Supplied text below:

After we upgraded from Windows XP to Windows 7 we started getting problems with VPN users not being able to connect or weird things happening (random re-boots!).
We then discovered that Cisco did not support the VPN Client using IPSEC tunnels in Windows 7! We apparently had to use the new Anyconnect VPN tunnels and client software.
Our VPN setup is rather different to the standard VPN setup – most IT Managers setup their VPN on a per user basis (particularly with the newer SSL VPNs). That’s all well and good but what happens if they have been using a communal laptop on the road – we have several laptops that are held as a pool for use by anyone. Our staff logon to these laptops as a standard user called ‘User’ and then connect to the company with VPN using their network username and password. What happens if the laptop is lost or stolen? You have no means of revoking access to the VPN for that laptop. This scenario extends to home users as well who may have had their desktop computer stolen in a house robbery. And, most importantly, this scenario is also relevant for mobile devices which we are increasingly connecting to the VPN system.
Rather than live with this problem we prefer to create a separate tunnel group for each device with its own IPSEC shared secret password. When we are notified we can then delete that tunnel group and know without doubt that the device cannot be used to access our network. We are effectively creating a 2 factor authentication solution – something the user has (a company approved device) and something they know (their username and password). This system also has the added advantage of locking down VPN access to company approved devices only – vitally important to keep the nasties out of your company network.
For our VPN system we have 2 Cisco ASA units working in Active/Standby mode – if one unit fails or is brought down for maintenance the other unit automatically kicks in. On Cisco ASA units with the most up to date software the VPN tunnels do not disconnect when this failover occurs, all IPSEC VPN tunnels stay up. This is a fantastic feature for when we need to update software on the ASAs – we can simply failover and work on the inactive unit without having to inform VPN users, then failback and work on the other unit in the same way – no downtime whatsoever. In addition our 2 units are in different geographic locations with a good point to point link between them. This all provides a very robust service – something we really need with so many users these days on the road or home working in various parts of the world.

End of Supplied text.
Data provided below:

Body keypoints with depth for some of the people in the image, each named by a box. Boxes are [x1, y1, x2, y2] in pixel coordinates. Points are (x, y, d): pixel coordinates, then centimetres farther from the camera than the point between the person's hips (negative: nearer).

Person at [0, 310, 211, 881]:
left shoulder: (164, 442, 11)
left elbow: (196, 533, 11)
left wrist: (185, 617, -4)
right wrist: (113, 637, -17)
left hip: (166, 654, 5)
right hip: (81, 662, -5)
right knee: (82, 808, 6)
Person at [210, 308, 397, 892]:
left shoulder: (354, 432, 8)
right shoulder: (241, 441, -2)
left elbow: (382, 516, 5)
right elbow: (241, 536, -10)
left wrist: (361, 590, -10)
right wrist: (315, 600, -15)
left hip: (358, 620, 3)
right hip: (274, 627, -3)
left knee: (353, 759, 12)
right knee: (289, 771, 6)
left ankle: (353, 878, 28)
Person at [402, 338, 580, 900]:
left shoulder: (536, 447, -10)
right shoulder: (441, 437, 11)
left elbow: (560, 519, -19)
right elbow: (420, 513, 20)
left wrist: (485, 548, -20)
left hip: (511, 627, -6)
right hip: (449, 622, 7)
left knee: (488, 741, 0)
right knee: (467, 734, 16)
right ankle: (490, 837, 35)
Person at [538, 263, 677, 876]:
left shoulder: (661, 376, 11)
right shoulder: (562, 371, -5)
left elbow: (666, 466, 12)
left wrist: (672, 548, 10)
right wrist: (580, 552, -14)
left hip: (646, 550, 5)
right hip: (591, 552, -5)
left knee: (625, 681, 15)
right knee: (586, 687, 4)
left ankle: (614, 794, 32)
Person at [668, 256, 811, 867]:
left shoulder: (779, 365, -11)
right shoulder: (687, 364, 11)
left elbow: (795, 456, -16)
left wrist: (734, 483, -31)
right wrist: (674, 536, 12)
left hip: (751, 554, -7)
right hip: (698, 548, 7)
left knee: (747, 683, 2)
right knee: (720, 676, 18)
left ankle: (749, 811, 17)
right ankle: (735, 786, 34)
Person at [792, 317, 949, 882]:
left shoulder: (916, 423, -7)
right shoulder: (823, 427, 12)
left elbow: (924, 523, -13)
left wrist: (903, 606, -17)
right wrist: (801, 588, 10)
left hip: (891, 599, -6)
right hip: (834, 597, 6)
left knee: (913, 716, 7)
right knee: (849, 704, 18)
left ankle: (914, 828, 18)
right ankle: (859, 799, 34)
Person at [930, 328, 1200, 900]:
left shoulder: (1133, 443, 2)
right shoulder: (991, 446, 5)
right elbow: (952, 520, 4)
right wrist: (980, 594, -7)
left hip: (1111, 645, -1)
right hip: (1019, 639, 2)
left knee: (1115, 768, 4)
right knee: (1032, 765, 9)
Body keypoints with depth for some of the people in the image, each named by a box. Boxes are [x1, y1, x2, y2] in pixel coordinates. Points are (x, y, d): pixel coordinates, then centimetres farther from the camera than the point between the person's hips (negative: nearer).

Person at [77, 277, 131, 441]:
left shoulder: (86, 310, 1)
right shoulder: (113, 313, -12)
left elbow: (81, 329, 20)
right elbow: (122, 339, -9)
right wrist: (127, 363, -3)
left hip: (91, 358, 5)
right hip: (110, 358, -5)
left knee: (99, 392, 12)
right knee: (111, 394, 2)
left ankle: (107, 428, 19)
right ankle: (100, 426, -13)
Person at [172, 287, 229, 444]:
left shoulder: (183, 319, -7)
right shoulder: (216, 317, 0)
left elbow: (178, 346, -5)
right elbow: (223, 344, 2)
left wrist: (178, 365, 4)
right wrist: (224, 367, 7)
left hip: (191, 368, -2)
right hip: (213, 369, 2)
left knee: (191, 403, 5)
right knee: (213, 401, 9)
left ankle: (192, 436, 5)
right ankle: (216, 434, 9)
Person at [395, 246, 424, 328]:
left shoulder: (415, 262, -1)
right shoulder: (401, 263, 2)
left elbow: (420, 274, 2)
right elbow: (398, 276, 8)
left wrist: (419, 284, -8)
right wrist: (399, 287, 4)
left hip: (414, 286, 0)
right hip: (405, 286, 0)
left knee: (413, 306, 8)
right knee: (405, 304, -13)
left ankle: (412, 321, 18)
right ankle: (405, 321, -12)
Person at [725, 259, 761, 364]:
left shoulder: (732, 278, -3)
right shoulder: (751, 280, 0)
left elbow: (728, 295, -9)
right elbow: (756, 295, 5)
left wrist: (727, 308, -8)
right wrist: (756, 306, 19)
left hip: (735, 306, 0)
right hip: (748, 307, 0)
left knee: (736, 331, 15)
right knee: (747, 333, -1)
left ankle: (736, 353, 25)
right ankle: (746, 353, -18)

End of Data provided.

The problem - Retype the passage of the VPN text above between "Our VPN setup" and "the VPN system.", inclusive.

Worked solution -
Our VPN setup is rather different to the standard VPN setup – most IT Managers setup their VPN on a per user basis (particularly with the newer SSL VPNs). That’s all well and good but what happens if they have been using a communal laptop on the road – we have several laptops that are held as a pool for use by anyone. Our staff logon to these laptops as a standard user called ‘User’ and then connect to the company with VPN using their network username and password. What happens if the laptop is lost or stolen? You have no means of revoking access to the VPN for that laptop. This scenario extends to home users as well who may have had their desktop computer stolen in a house robbery. And, most importantly, this scenario is also relevant for mobile devices which we are increasingly connecting to the VPN system.